**What you have to do**
Check every line of the records below for the string "linejoin" and copy the ones that have it.

**Data to use**

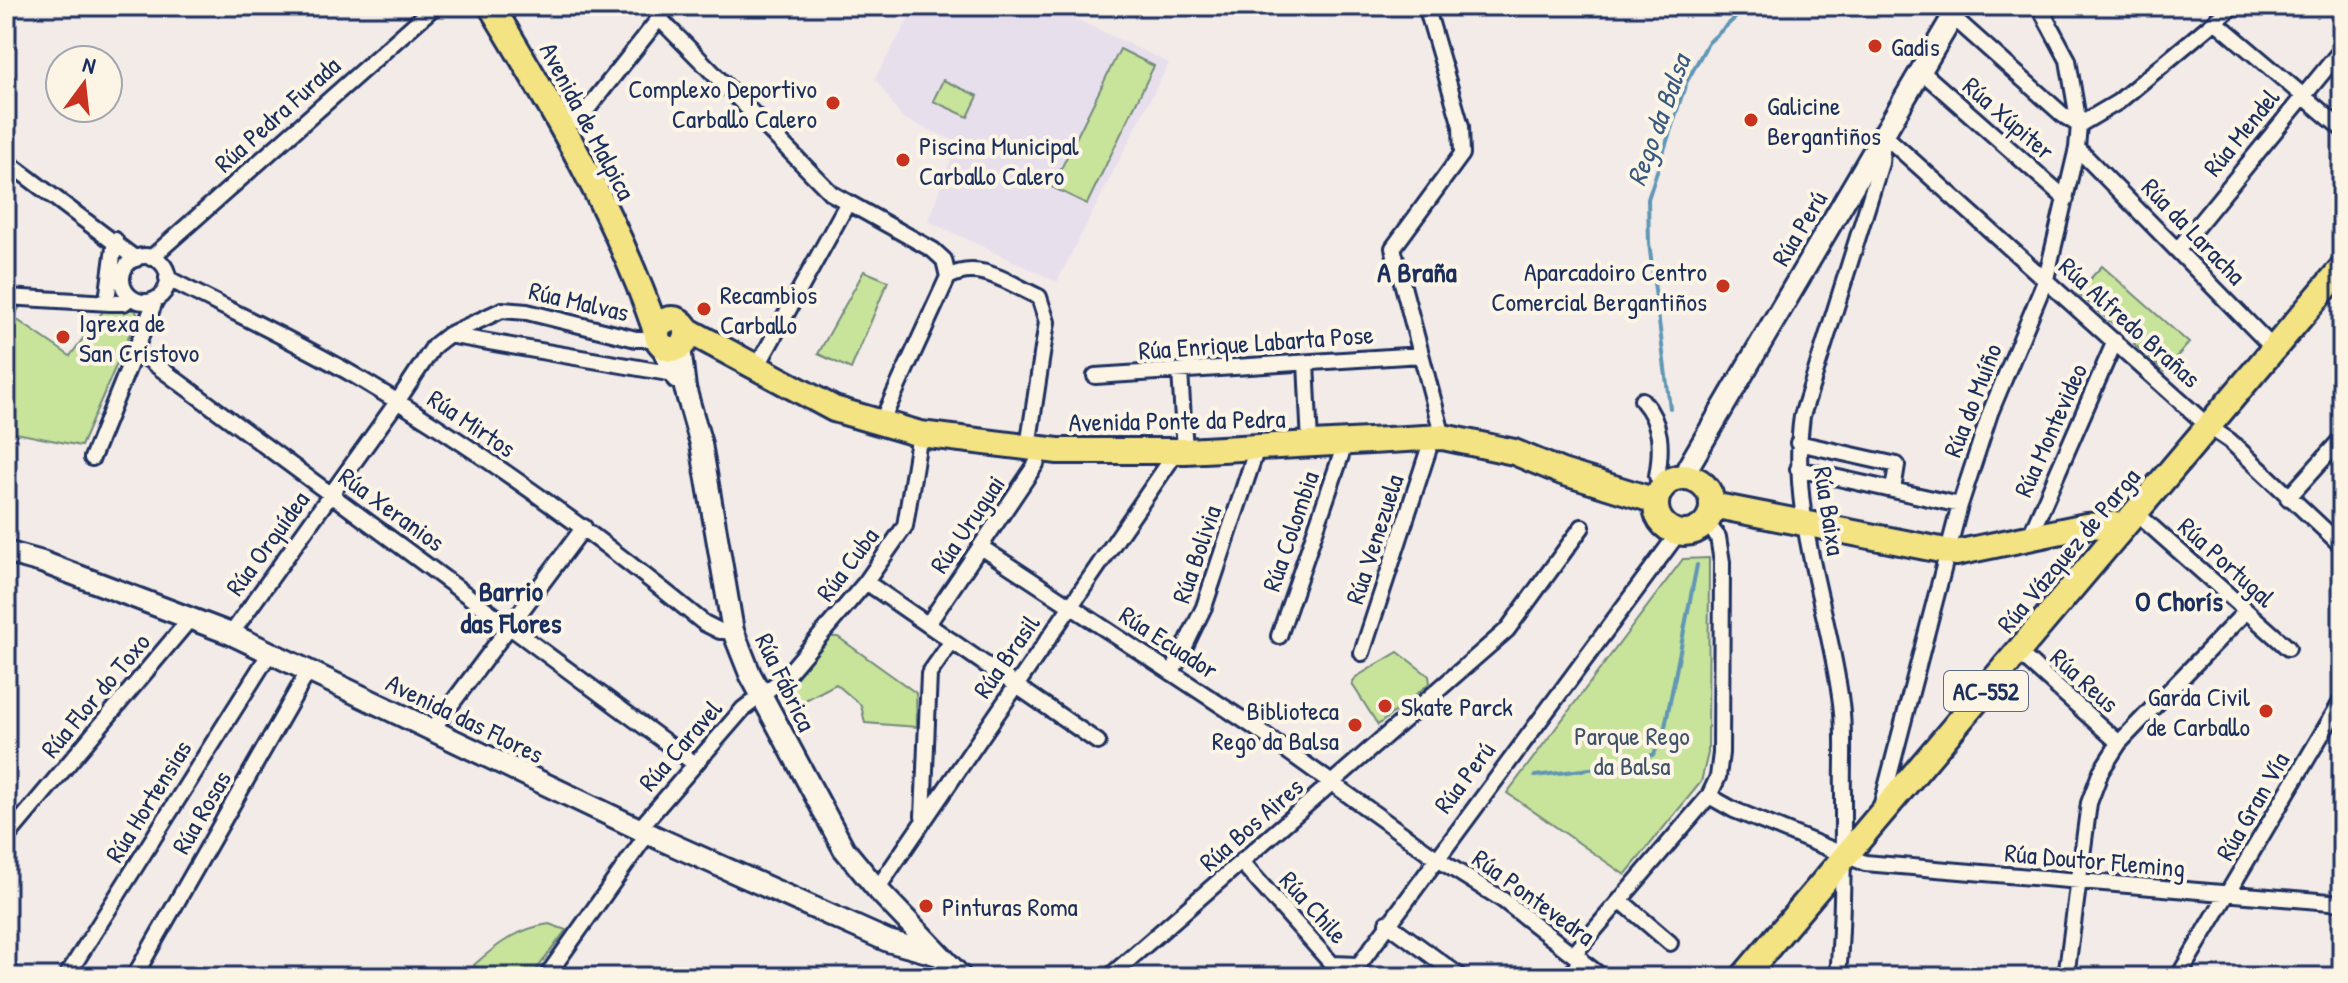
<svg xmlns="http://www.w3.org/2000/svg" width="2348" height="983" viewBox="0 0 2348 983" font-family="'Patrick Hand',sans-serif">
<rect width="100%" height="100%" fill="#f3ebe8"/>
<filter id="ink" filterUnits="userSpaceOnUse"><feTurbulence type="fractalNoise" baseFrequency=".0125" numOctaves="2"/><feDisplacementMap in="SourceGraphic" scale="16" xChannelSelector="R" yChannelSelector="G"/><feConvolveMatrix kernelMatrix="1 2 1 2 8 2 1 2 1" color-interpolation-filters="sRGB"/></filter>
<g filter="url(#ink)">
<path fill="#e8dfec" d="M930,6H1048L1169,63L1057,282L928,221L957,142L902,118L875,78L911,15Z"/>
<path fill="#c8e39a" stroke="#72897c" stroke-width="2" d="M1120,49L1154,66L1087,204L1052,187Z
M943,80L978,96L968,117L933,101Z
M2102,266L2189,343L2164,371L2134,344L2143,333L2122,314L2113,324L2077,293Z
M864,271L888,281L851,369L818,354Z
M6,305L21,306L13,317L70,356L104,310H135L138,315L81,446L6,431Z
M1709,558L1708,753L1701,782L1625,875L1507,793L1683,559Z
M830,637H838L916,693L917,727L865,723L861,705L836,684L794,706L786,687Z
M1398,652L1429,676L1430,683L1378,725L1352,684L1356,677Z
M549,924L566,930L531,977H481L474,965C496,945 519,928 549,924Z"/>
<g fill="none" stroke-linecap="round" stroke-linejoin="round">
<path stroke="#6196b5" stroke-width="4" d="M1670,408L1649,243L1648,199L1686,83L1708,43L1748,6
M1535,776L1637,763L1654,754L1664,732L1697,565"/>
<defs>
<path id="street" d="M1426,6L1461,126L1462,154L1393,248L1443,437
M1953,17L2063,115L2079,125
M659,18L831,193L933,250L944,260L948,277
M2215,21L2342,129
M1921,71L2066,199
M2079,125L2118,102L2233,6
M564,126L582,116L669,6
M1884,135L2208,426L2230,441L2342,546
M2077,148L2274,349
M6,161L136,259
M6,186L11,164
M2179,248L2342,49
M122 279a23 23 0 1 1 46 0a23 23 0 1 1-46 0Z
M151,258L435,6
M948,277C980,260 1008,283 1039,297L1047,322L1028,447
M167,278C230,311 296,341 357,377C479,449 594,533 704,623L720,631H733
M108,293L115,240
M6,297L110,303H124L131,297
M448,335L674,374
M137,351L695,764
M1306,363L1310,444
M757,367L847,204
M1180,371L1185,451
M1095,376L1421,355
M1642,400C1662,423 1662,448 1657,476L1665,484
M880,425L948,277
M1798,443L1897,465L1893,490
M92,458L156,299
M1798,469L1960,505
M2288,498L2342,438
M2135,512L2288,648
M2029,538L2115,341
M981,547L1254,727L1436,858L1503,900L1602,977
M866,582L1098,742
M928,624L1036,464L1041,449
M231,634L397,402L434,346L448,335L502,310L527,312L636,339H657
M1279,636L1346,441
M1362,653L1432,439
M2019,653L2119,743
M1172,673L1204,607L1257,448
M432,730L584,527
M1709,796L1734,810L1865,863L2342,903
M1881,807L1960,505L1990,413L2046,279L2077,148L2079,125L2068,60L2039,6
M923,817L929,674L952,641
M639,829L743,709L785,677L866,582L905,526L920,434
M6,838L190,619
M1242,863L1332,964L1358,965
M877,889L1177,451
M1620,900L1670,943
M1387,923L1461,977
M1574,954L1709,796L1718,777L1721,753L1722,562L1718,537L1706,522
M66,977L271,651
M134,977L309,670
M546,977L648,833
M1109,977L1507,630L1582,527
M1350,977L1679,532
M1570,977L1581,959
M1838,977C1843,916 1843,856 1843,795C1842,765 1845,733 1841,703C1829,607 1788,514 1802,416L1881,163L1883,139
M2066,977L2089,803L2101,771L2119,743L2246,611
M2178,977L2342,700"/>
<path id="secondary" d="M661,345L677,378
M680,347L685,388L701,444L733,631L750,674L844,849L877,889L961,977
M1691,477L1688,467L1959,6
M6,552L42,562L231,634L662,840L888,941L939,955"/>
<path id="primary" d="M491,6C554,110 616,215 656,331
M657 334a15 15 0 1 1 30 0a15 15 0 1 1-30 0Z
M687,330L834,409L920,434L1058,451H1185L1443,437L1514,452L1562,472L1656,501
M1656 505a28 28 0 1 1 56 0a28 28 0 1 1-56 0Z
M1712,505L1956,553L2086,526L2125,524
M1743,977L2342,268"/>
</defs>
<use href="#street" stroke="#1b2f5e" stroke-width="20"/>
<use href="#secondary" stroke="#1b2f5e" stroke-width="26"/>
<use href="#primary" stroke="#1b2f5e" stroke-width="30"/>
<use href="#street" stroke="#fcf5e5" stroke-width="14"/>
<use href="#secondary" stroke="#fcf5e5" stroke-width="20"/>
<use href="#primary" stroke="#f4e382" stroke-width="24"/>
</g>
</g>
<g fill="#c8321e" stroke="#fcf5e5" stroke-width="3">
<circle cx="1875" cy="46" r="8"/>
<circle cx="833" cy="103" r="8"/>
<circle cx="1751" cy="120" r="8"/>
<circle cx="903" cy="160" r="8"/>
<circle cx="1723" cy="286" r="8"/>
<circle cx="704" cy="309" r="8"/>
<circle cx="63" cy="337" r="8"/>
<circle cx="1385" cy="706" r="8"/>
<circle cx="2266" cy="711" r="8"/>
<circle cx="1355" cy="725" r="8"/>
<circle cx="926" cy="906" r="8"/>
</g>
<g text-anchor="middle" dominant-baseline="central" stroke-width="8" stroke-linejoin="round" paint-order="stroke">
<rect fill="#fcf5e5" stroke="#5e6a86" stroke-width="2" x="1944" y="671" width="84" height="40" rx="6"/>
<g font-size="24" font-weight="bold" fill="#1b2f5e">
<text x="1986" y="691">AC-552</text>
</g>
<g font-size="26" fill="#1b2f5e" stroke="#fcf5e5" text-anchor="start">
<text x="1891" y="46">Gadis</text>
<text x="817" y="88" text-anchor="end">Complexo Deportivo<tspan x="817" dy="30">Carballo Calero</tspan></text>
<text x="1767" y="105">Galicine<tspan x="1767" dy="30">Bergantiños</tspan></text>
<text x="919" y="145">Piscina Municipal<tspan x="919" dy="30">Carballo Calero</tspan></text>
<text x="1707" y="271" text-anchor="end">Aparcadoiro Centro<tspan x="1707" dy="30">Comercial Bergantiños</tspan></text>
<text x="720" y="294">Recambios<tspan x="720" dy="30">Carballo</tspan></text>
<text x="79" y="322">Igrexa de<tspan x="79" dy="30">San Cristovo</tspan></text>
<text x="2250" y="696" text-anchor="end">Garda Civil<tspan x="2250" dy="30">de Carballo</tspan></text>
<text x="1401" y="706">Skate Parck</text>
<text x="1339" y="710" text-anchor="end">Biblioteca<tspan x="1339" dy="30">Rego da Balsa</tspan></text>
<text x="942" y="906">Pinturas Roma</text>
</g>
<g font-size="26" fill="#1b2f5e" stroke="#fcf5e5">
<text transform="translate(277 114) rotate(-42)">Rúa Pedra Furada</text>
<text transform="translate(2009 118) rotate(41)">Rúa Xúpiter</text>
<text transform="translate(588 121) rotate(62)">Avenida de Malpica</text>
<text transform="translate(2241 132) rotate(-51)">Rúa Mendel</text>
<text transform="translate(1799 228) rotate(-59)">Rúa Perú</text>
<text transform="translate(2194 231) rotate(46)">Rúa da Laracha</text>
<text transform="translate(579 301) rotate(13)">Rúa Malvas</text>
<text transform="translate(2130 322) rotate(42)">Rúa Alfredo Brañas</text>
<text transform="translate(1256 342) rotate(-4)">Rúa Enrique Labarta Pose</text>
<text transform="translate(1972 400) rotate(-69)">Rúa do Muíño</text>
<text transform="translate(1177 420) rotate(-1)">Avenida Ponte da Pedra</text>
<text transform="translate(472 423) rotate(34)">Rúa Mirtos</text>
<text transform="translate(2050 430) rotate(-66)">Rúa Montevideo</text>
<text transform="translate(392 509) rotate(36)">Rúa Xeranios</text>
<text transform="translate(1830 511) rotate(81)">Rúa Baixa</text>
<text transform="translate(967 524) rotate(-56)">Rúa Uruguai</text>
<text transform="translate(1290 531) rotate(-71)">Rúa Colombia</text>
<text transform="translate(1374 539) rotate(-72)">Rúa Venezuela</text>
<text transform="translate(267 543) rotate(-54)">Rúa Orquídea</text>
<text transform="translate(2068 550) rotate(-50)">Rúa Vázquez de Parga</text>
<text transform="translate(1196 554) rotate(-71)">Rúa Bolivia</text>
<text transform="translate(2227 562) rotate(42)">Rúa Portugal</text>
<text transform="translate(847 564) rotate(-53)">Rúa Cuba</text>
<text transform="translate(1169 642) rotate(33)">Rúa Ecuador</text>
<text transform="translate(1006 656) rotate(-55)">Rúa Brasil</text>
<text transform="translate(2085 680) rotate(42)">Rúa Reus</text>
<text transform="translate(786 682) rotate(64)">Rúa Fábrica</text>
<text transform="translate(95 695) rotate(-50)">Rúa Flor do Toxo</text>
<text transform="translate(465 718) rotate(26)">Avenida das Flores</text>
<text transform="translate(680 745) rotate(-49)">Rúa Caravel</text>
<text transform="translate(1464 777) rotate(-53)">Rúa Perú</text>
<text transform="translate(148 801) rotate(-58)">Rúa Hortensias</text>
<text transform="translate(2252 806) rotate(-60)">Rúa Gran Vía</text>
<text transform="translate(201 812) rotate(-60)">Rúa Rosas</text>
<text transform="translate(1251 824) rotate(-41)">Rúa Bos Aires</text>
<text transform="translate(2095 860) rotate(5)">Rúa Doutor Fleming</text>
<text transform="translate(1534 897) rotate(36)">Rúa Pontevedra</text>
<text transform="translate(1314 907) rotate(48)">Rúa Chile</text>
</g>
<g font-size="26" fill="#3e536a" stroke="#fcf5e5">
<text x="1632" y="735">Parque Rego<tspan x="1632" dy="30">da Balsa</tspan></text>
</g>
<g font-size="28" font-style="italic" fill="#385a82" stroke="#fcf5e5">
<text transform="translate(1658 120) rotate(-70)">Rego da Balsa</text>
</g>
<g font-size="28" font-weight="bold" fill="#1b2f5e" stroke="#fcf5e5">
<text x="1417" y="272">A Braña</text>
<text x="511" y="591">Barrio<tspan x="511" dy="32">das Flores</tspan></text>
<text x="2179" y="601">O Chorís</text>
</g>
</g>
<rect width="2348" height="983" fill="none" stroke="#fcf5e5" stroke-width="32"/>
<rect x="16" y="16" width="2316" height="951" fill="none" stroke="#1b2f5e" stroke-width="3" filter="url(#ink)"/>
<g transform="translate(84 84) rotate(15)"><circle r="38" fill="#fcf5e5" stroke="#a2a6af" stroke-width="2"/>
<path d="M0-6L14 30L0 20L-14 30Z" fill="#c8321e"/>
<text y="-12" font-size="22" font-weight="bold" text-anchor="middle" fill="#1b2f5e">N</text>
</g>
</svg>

**Answer space**
<g fill="none" stroke-linecap="round" stroke-linejoin="round">
<g text-anchor="middle" dominant-baseline="central" stroke-width="8" stroke-linejoin="round" paint-order="stroke">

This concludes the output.